Slovakian-headquartered ESET is one of the many European-based vendors, dominant in their local regions there, who have tried their luck in North America this century. ESET has been more successful than most, in both the commercial and the consumer markets. They have always done well in industry competitions assessing threat detection capability while avoiding false positives. Despite the utility of those wins for their marketing however, getting the kind of visibility necessary to break through the clutter into the top three remains a challenge.
One tactic they have used in the past, which they just relaunched this year, is ESET CyberSecurity Awareness Training, a free service offering education against ransomware and other modern threats.
“We launched this two months ago and have had 2000 people complete it,” said Cameron Tousley, Partner Community Manager at ESET North America. It is open to the public, and in an open part of the ESET website, but it is targeted primarily at business users.
“This is something which we want our resellers to give to their own employees and customers,” Tousley said. “Through our partners, we give them the ability to help customers and make them safer. The training educates users about threats like ransomware, and how to be safer from them.”
The full training course is two hours long, but is available at any time on demand.
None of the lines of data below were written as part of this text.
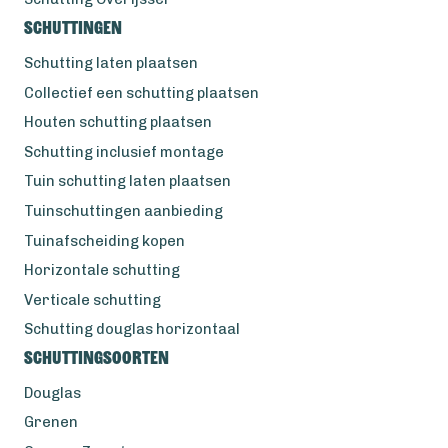
Schuttingen
Schutting laten plaatsen
Collectief een schutting plaatsen
Houten schutting plaatsen
Schutting inclusief montage
Tuin schutting laten plaatsen
Tuinschuttingen aanbieding
Tuinafscheiding kopen
Horizontale schutting
Verticale schutting
Schutting douglas horizontaal
Schuttingsoorten
Douglas
Grenen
Partners or customers can also download the presentation and customize their own program.
“The employees who complete the course get a certification and badge,” Tousley said.
“We have had good traction with this since the launch,” Tousley indicated. “The plan is to scale it even bigger.”
Tousley, who has spent his entire 10-year career with ESET, said that ESET is aggressively building up its brand, but that the most important thing is continued performance.
“While a lot of vendors brand themselves with a lot of marketing, to get to the next level, you have to always have good years, avoiding missteps, and false positives,” he said. “Having good years requires that you be consistent with product and services, and we believe being consistent to users requires that they be educated on security.
“ESET has always done a good job of branding, but we have stepped it up, getting to more users and creating more visibility, Tousley continued. “Since we launched our MSP program, we have grown MSPs to 35 per cent of our total reseller base. We now have 4500 partners total in North America.” The channel is ESET’s entire route to the commercial market.
While ESET uses cloud technology, in their LiveGrid advanced early warning system which detects threats based on reputation and sandboxes suspicious ones, they have not had a formal cloud product, which hurts them with some classes of customers. That is close to changing, however.
“In terms of a fully hosted solution, we are nearing readiness on that,” Tousley said. “Look for that about the beginning of 2018.”
Tousley also stated that while machine learning is all the rage in endpoint security today, and ESET does not emphasize machine learning capabilities in its marketing, they have it nonetheless.
“Whether we call it machine learning or next-gen or something else, ESET uses it to arrive at the results we get,” he said. “We have a great algorithm, and it continually learns, which is the very definition of machine learning. It knows intelligently on its own to flag something, or do further analysis in sandboxing.
“So if partners or customers ask if we have it, we can tell them ‘yes we do,’” he said.